On March 13, 2013, the Company amended its Credit Agreement (the “Agreement”) with Bank of America to provide a senior financing facility consisting of term debt and a revolving line of credit.  Under the Agreement, the Company became obligated on $11,000,000 of debt in the form of a term note to refinance the previous senior term debt and to fund repayment of a portion of its outstanding subordinated debt. Additionally, the Agreement includes a $5,000,000 revolving line of credit that can be used for the purchase of fixed assets, to fund acquisitions, to collateralize letters of credit, and for operating capital.

 

The Agreement amortizes the term debt over a five year period with 59 equal monthly installments of $130,952 and a final payment of $3,273,832 due in March 2018. The revolving line of credit matures in March 2016.  There are various restrictive covenants under the Agreement, and the Company is prohibited from entering into other debt agreements without the bank’s consent.  The Agreement also prohibits the Company from paying dividends without the prior consent of the bank.

 

There was no balance on the line of credit but it collateralized a letter of credit of $1,466,000 as of April 30, 2013.  Consequently, as of that date, there was $3,534,000 available to borrow from the revolving line of credit.

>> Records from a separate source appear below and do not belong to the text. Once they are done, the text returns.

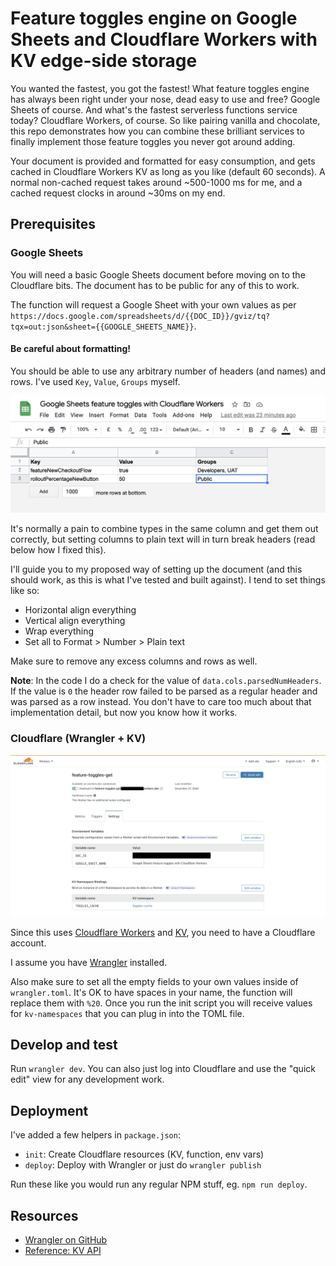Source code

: # Feature toggles engine on Google Sheets and Cloudflare Workers with KV edge-side storage

You wanted the fastest, you got the fastest! What feature toggles engine has always been right under your nose, dead easy to use and free? Google Sheets of course. And what's the fastest serverless functions service today? Cloudflare Workers, of course. So like pairing vanilla and chocolate, this repo demonstrates how you can combine these brilliant services to finally implement those feature toggles you never got around adding.

Your document is provided and formatted for easy consumption, and gets cached in Cloudflare Workers KV as long as you like (default 60 seconds). A normal non-cached request takes around ~500-1000 ms for me, and a cached request clocks in around ~30ms on my end.

## Prerequisites

### Google Sheets

You will need a basic Google Sheets document before moving on to the Cloudflare bits. The document has to be public for any of this to work.

The function will request a Google Sheet with your own values as per `https://docs.google.com/spreadsheets/d/{{DOC_ID}}/gviz/tq?tqx=out:json&sheet={{GOOGLE_SHEETS_NAME}}`.

#### Be careful about formatting!

You should be able to use any arbitrary number of headers (and names) and rows. I've used `Key`, `Value`, `Groups` myself.

![Google Sheets setup](docs/google-sheets.png)

It's normally a pain to combine types in the same column and get them out correctly, but setting columns to plain text will in turn break headers (read below how I fixed this).

I'll guide you to my proposed way of setting up the document (and this should work, as this is what I've tested and built against). I tend to set things like so:

- Horizontal align everything
- Vertical align everything
- Wrap everything
- Set all to Format > Number > Plain text

Make sure to remove any excess columns and rows as well.

**Note**: In the code I do a check for the value of `data.cols.parsedNumHeaders`. If the value is `0` the header row failed to be parsed as a regular header and was parsed as a row instead. You don't have to care too much about that implementation detail, but now you know how it works.

### Cloudflare (Wrangler + KV)

![Cloudflare setup](docs/cloudflare.png)

Since this uses [Cloudflare Workers](https://workers.cloudflare.com) and [KV](https://www.cloudflare.com/products/workers-kv/), you need to have a Cloudflare account.

I assume you have [Wrangler](https://github.com/cloudflare/wrangler) installed.

Also make sure to set all the empty fields to your own values inside of `wrangler.toml`. It's OK to have spaces in your name, the function will replace them with `%20`. Once you run the init script you will receive values for `kv-namespaces` that you can plug in into the TOML file.

## Develop and test

Run `wrangler dev`. You can also just log into Cloudflare and use the "quick edit" view for any development work.

## Deployment

I've added a few helpers in `package.json`:

- `init`: Create Cloudflare resources (KV, function, env vars)
- `deploy`: Deploy with Wrangler or just do `wrangler publish`

Run these like you would run any regular NPM stuff, eg. `npm run deploy`.

## Resources

- [Wrangler on GitHub](https://github.com/cloudflare/wrangler)
- [Reference: KV API](https://developers.cloudflare.com/workers/reference/apis/kv/)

There was $10,869,000 outstanding on the term note as of April 30, 2013.

 

Under the Agreement, interest is paid at a rate of one-month LIBOR plus a margin based on the achievement of a specified leverage ratio.  As of April 30, 2013, the margin was 2.50% for the term note and 2.25% for the revolving line of credit.  The Company fixed the interest rate on 75% of its term debt by purchasing an interest rate swap as of the date of the Agreement. As of April 30, 2013, the Company had $2,717,000 of the term debt subject to variable interest rates.  The one-month LIBOR was .20% on the last business day of April 2013 resulting in total variable interest rates of 2.70% and 2.45%, for the term note and the revolving line of credit, respectively, as of April 30, 2013.

 

The Agreement requires the Company to be in compliance with certain financial covenants at the end of each fiscal quarter.  The covenants include senior debt service coverage as defined of greater than 1.25 to 1, total debt service coverage as defined of greater than 1 to 1, and senior debt to EBITDA of less than 2.50 to 1.  As of April 30, 2013, the Company was in compliance with these covenants and terms of the Agreement. 

 

In addition to the senior debt, as of April 30, 2013, the Company has subordinated debt owed to Henry, Peter and John Baker.  On December 21, 2012 the Company made a discretionary payment of $1,500,000 to the subordinated debt holders. With a portion of the proceeds from the senior debt re-financing above, the Company paid down the amount of subordinated debt by an additional $1,500,000 leaving an aggregate remaining principal outstanding of $10,000,000 due by the amended maturity date of October 5, 2018. The interest rate on each of these notes is 12% per annum.

  

In 2012, the Company made an acquisition that resulted in the issuance of a note for $101,000 to the seller. The note was due on March 20, 2013 but remains a liability and has not been paid because certain contingencies in the acquisition agreement that were required to be met for payment were not met subsequent to the transaction. The Company is currently discussing settlement of these contingencies with the seller and is uncertain of if or when the amount due, in whole or in part, will be paid.